BIZET ÉTAIT UNE FEMME
Duo Cathy Heiting/Jonathan Soucasse
Théâtre de Lenche
26 septembre
L’Opéra n’avait pas encore ouvert sa saison avec Carmen de Bizet, sacrée et consacrée bonne femme enfantée
par les hommes, Mérimée, avec cet étrange e féminin de son nom masculin, puis
Bizet, qui mérite plus d’une bizette, non pour sa binette avec binoclettes,
mais pour sa musiquette qui est de la grande, de la belle musique pour la
belle.

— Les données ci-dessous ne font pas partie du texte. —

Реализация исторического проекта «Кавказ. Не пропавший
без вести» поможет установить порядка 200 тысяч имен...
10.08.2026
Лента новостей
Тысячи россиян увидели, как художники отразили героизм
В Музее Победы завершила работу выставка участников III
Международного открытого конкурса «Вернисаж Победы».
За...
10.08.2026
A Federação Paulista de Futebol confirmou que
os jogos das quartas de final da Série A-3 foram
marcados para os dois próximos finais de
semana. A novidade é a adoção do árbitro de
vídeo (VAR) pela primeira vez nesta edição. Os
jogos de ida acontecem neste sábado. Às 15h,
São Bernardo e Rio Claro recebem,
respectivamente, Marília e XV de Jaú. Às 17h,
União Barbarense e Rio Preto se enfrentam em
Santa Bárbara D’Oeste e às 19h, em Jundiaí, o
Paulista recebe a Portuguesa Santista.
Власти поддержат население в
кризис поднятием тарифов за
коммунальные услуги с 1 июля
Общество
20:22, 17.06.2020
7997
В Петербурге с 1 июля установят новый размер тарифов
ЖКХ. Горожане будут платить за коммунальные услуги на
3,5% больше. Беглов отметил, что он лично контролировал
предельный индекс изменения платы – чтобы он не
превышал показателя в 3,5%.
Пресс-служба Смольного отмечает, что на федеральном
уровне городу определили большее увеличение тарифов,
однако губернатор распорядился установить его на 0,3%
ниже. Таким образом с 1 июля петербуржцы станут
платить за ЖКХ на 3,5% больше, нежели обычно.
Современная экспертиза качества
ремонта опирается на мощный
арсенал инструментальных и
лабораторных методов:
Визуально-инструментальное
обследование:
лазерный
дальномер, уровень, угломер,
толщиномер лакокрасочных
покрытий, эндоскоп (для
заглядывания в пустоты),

Le théâtre de Lenche lui brûlait la politesse, avec la complicité d’un
duo à hue et à dia brûlant les planches, nous tirant le fameux opéra-comique
vers un comique-opéra très opérant sur un public opéré, dopé aux endorphines de
l’hilarité par la célérité des deux faisant un pour le bonheur de tous.

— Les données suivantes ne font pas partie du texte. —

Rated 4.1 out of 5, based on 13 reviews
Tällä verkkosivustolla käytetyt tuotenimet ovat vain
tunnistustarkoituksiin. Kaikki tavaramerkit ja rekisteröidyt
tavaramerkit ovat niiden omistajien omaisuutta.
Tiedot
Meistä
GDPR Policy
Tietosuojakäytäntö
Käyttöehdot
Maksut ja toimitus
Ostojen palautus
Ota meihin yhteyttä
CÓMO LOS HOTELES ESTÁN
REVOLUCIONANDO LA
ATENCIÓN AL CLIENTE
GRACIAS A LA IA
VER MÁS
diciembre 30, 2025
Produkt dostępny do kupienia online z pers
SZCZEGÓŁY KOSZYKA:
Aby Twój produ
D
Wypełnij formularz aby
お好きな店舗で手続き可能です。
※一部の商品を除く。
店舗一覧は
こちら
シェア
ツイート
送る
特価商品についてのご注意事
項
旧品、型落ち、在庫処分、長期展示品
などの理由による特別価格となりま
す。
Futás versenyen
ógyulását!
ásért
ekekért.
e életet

Katia von Bretzel, Cathy Heiting pour les fans, accompagnée de son pianiste suédois
Ingmar Brutesohn, Jonathan Joucasse
pour les happy few d’un théâtre heureusement plein, diva divagante, tango
tangante, extravagante, extravertie, extraVerdi, extraparcellisée entre
Purcell, Puccini, Massenet, Bizet, baisers de boléro, flamenco flamboyant et
jazz jasant, nous ont promenés sur les sommets de là (la naturel) aux là-bas
profonds du grave de la mezzo soprano qui n’est pas une chanteuse mezzo mezzo
mais à plein, à pleins moyens vocaux et scéniques. Mais pourquoi le micro avec
une voix macro ?
Elle passe et revient au baroque Purcell avec style, dondonnante
Didon, non sans émotion (mais pourquoi escamoter le « me » de
« remember » ? Voyelle trop fermée pour sa généreuse
voix ?), jouant de son physique avantageux, roulant les yeux, foudroyant
ou couvant du regard le pianiste chevelu, qui se lance et divague sur les
vagues d’un romantisme jazzy avec des variations vertigineuses et virtuoses
ravissant l’auditoire. Elle « flamenquise » avec ardeur, « skate »
avec bonheur, passe avec une vraie émotion à l’air bouleversant « Ah,
laisse couler mes larmes ! » de la Charlotte de Massenet, se donne le
luxe du tragique « Stride la vampa… » du bûcher d’Azucena du Trovatore de Verdi. Et tout cela dans un délire qui laisse
tout de même lire, sous le comique de l’absurde, le sérieux de l’amour du
chant.
À peine quelques mouvements, quelques gags visuels réglés habilement
par André Lévêque et des lumières
de Julien Sayegh et voilà un
grand petit spectacle qui, sans se prendre sérieux, opéra sérieusement et
joyeusement quand tant d’autres œuvrent sérieusement des œuvres dérisoires.